The spring run of striped bass from Grand Lake, where they overwinter, to tidal water in the Bay of Fundy is a spectacle Bradford has watched closely since 1999.
"It's doing much better than when we began monitoring. In those days, we had few adult fish, no indications of an adult spawning population. With changes of regulation, with good fortune and good recruitment, we've seen rebuilding."
Acoustic monitoring
Now, in addition to counting, measuring and noting fish previously tagged or injuries from angling, the Fisheries Department is expanding monitoring efforts on what is the only healthy population of striped bass in the Bay of Fundy.
This year they are implanting acoustic trackers in some larger fish to monitor the impact of recreational fishing and to establish a baseline in case of future tidal power development in the bay.
"If we start to see changes in [the] biological character of the population, then you would start to ask questions, whether it's tidal power or whatever you have — an indication that there is something we should be looking at more closely," says Bradford.

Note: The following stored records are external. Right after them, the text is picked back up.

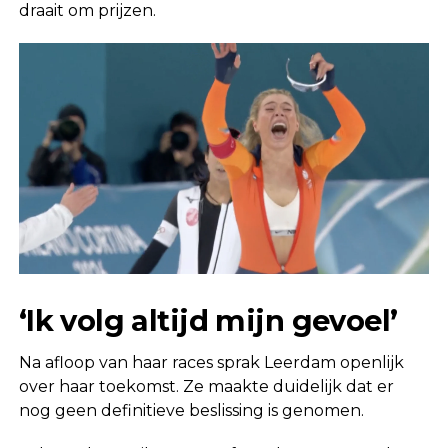
draait om prijzen.
‘Ik volg altijd mijn gevoel’
Na afloop van haar races sprak Leerdam openlijk
over haar toekomst. Ze maakte duidelijk dat er
nog geen definitieve beslissing is genomen.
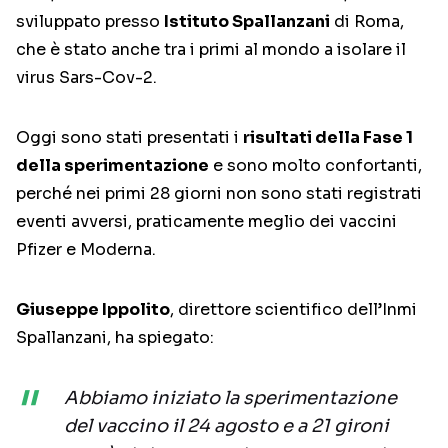
sviluppato presso
Istituto Spallanzani
di Roma,
che è stato anche tra i primi al mondo a isolare il
virus Sars-Cov-2.
Oggi sono stati presentati i
risultati della Fase 1
della sperimentazione
e sono molto confortanti,
perché nei primi 28 giorni non sono stati registrati
eventi avversi, praticamente meglio dei vaccini
Pfizer e Moderna.
Giuseppe Ippolito
, direttore scientifico dell’Inmi
Spallanzani, ha spiegato:
Abbiamo iniziato la sperimentazione
del vaccino il 24 agosto e a 21 gironi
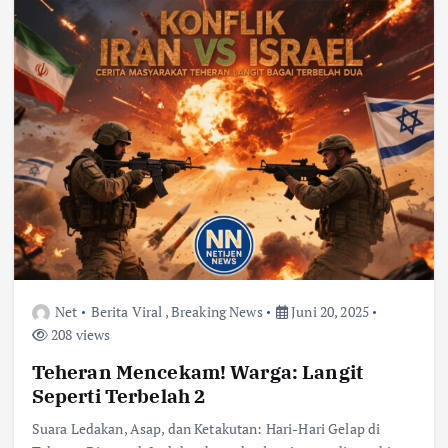
Net
Berita Viral
,
Breaking News
Juni 20, 2025
208 views
Teheran Mencekam! Warga: Langit
Seperti Terbelah 2
Suara Ledakan, Asap, dan Ketakutan: Hari-Hari Gelap di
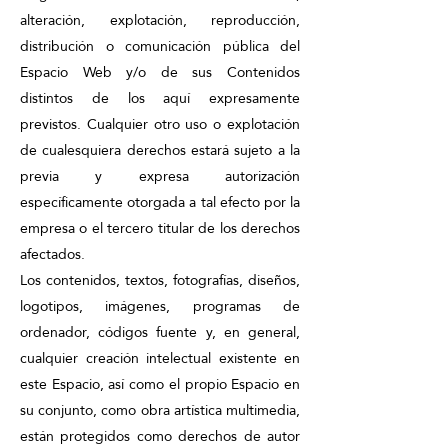
alteración, explotación, reproducción,
distribución o comunicación pública del
Espacio Web y/o de sus Contenidos
distintos de los aquí expresamente
previstos. Cualquier otro uso o explotación
de cualesquiera derechos estará sujeto a la
previa y expresa autorización
específicamente otorgada a tal efecto por la
empresa o el tercero titular de los derechos
afectados.
Los contenidos, textos, fotografías, diseños,
logotipos, imágenes, programas de
ordenador, códigos fuente y, en general,
cualquier creación intelectual existente en
este Espacio, así como el propio Espacio en
su conjunto, como obra artística multimedia,
están protegidos como derechos de autor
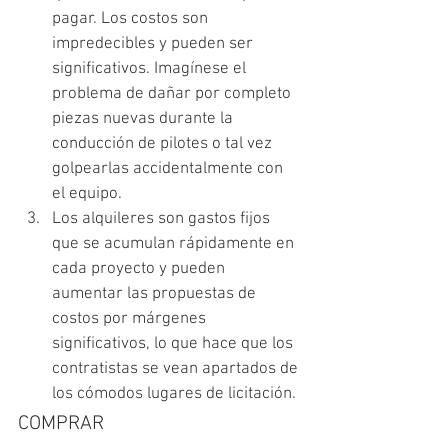
pagar. Los costos son 
impredecibles y pueden ser 
significativos. Imagínese el 
problema de dañar por completo 
piezas nuevas durante la 
conducción de pilotes o tal vez 
golpearlas accidentalmente con 
el equipo.
Los alquileres son gastos fijos 
que se acumulan rápidamente en 
cada proyecto y pueden 
aumentar las propuestas de 
costos por márgenes 
significativos, lo que hace que los 
contratistas se vean apartados de 
los cómodos lugares de licitación.
COMPRAR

Calculating the recreational haul
The trackers have an eight-year battery life. The signal will be picked up from listening devices called hydrophones installed in Grand Lake, the Shubenacadie River and Bay of Fundy.
DFO wants to estimate how many striped bass are being removed by a large and growing recreational fishery. Some 8,000 anglers identify themselves as striped-bass fishermen.
"I don't think it would be an exaggeration to state there are thousands being removed. That in itself isn't a serious issue; it's how you relate that to what's out there, that is the unknown," says Bradford.
"They seem to support it, but I think everyone would feel more comfortable as the fishery unfolds if we understood what the exploitation rate actually is."
Endangered population
The Committee on the Status of Endangered Wildlife in Canada considers the Bay of Fundy population endangered.
The bay has three distinct spawning populations: the Saint John River in New Brunswick and Nova Scotia's Shubenacadie and Annapolis rivers.
They have disappeared from the Annapolis River and are in serious trouble in the Saint John.
A 2014 status report prepared by DFO outlined pitfalls in the remaining stronghold.
"The primary threats facing the extant spawning population in the Shubenacadie River system are direct mortality through directed recreational angling and food, social and ceremonial fisheries and, to a lesser extent, illegal fishing [poaching] and bycatch in commercial fisheries," DFO reported.